Random Forests Overview

The STATISTICA Random Forest module is a complete implementation of the Random Forest algorithm developed by Breiman. In STATISTICA, this technique can be used for regression-type problems (to predict a continuous dependent variable) as well as classification problems (to predict a categorical dependent variable).

Technical Notes

Estimation
You have full control over all key aspects of the estimation procedure and model parameter, including the complexity of the trees fitted to the data, the maximum number of trees in the forest, control over how to stop the algorithm when satisfactory results have been achieved, etc. You can also specify an independent testing sample to evaluate the predictive validity of your model. If no specific testing sample is selected, STATISTICA will randomly select such a sample, and then determine the best solution (best number of simple trees) based on the performance of the respective models for predicting the cases in those testing samples.
Results
As with all modules of STATISTICA, STATISTICA Data Miner, STATISTICA Enterprise Server, and STATISTICA Enterprise Server Data Miner, a large number of graphs are provided in the results as aids for the evaluation of the final model.
Deployment for Data Mining
As is the case for all modules for predictive data mining, the final solution can be deployed by generating computer code in C/C++, STATISTICA Visual Basic (SVB), or PMML (for later deployment via the STATISTICA Rapid Deployment engine).

Technical Notes

The STATISTICA Random Forest module is an implementation of the so called Random Forest classifiers developed by Breiman. The algorithm is also applicable to regression problems. A Random Forest consists of a collection (ensemble) of simple tree predictors, each capable of producing a response when presented with a set of predictor values. For classification problems, this response takes the form of a class membership, which associates (classifies) a set of independent (predictor) values with one of the categories present in the dependent variable. Alternatively, for regression problems, the tree response is an estimate of the dependent variable given the predictors.

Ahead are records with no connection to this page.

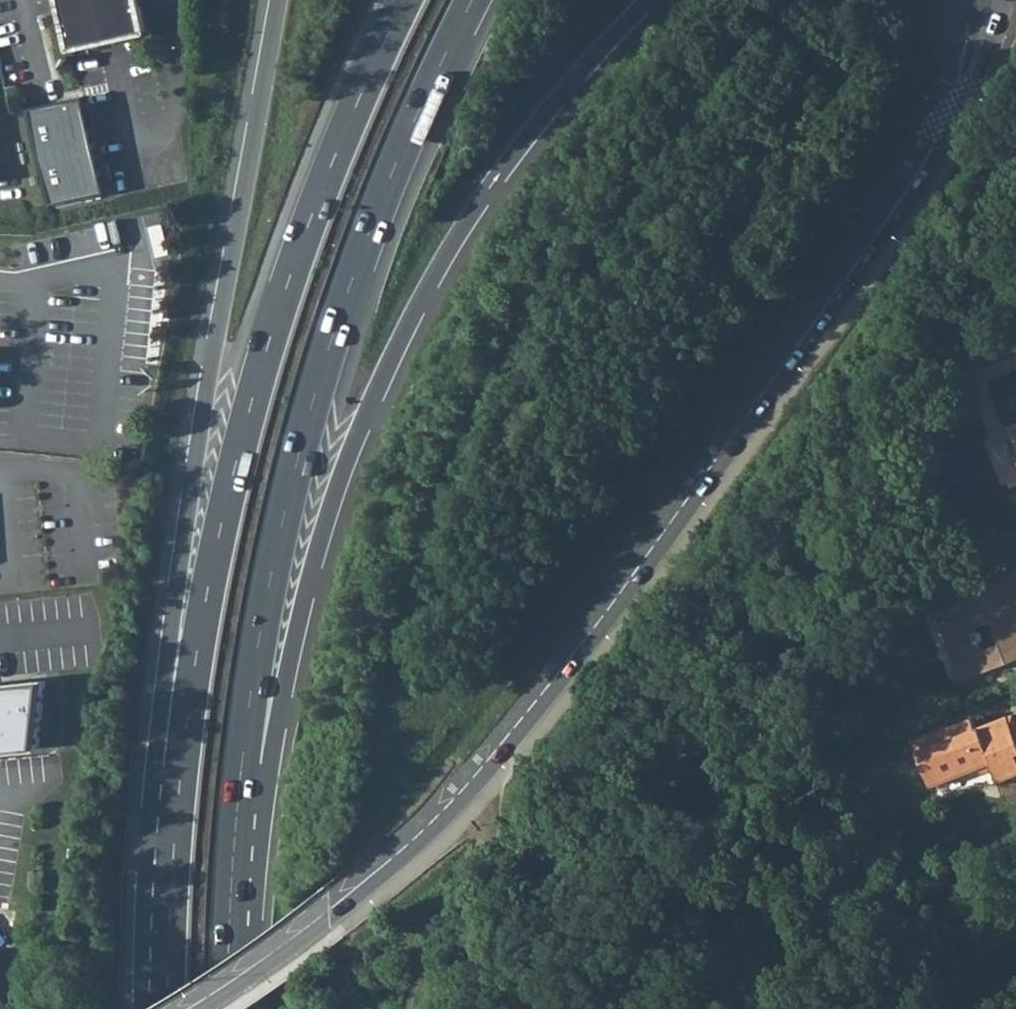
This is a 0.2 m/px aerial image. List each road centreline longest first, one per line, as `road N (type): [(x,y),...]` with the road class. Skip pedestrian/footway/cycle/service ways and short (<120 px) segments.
road 1 (tertiary): [(196,1008),(278,955),(415,842),(525,721),(898,208),(947,119)]
road 2 (trunk): [(239,792),(274,740),(335,492),(404,333),(497,179),(655,0)]
road 3 (trunk): [(405,0),(310,222),(241,439),(207,593),(176,803)]
road 4 (trunk): [(239,792),(268,595),(324,364),(389,182),(472,0)]
road 5 (trunk): [(278,0),(186,521),(157,746),(176,803)]
road 6 (trunk): [(229,1008),(239,792)]
road 7 (trunk): [(176,803),(168,1008)]
road 8 (tertiary): [(947,119),(1002,0)]
road 9 (tertiary): [(956,0),(947,119)]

A Random Forest consists of an arbitrary number (ensemble) of simple trees, which are used to vote for the most popular class (classification), or their responses are combined (averaged) to obtain an estimate of the dependent variable (regression). Using tree ensembles can lead to significant improvement in prediction accuracy (i.e., better ability to predict new data cases).

The response of each tree depends on a set of predictor values chosen independently (with replacement) and with the same distribution for all trees in the forest, which is a subset of the predictor values of the original data set. In the STATISTICA Random Forest module, the optimal size of the subset of predictor variables is given by log2 M+1, where M is the number of inputs.

For classification problems, given a set of simple trees and a set of random predictor variables, the Random Forest method defines a margin function that measures the extent to which the average number of votes for the correct class exceeds the average vote for any other class present in the dependent variable. This measure provides us not only with a convenient way of making predictions, but also with a way of associating a confidence measure with those predictions.

For regression problems, Random Forests are formed by growing simple trees, each capable of producing a numerical response value (instead of a class label, as opposed to classification). Here, too, the predictor set is randomly selected from the same distribution and for all trees. Given the above, the mean-square error for a Random Forest is given by:

meanerror = (observed - treeresponse)2

The predictions of the Random Forest are taken to be the average of the predictions of the trees:

where the index k runs over the individual trees in the forest.

The implementation of the Random Forest algorithm in STATISTICA can flexibly incorporate missing data in the predictor variables. When missing data are encountered for a particular observation (case) during model building, the prediction made for that case is based on the last preceding (non-terminal) node in the respective tree. So, for example, if at a particular point in the sequence of trees a predictor variable is selected at the root (or other non-terminal) node for which some cases have no valid data, then the prediction for those cases is simply based on the overall mean at the root (or other non-terminal) node. Hence, there is no need to eliminate cases from the analysis if they have missing data for some of the predictors, nor is it necessary to compute surrogate split statistics (e.g., see also the documentation for the Number of surrogates option on the Interactive Trees Specifications dialog - Advanced tab for C&RT).

Importance

Generally, in data mining projects, the input variables are not equivalent, that is, often few variables have greater effect on the target variable than the others. Thus, it is useful to learn the relative influence (importance) of each predictor in predicting the response.  

For a given decision tree, STATISTICA computes predictor importance by summing over all nodes in the tree - the drop (delta) in node impurity and expressing these sums relative to the largest sum found over all predictors, i.e., the most important variable.

In general, the delta or decrease in node impurity is given by:

(s = split ) Di(s,t) = i(t) – pR*i(tR) – pL*i(tL)

where split of a parent node t sends a proportion pR of the case in t to the right daughter node tR and pL to the left daughter node tL. The impurity measure, i(t), of the node is typically given by the Gini measure (default) for a classification problem and sum of squares (SS) for a regression problem. For a random forest, the variable importance measures are summed across all trees in the forest and scaled in the same manner so that the most important variable has a value of 1.

Further details of various methods using trees can be found in General Classification and Regression Tree Models, Boosted Tree Classification and Regression, and Interactive Trees.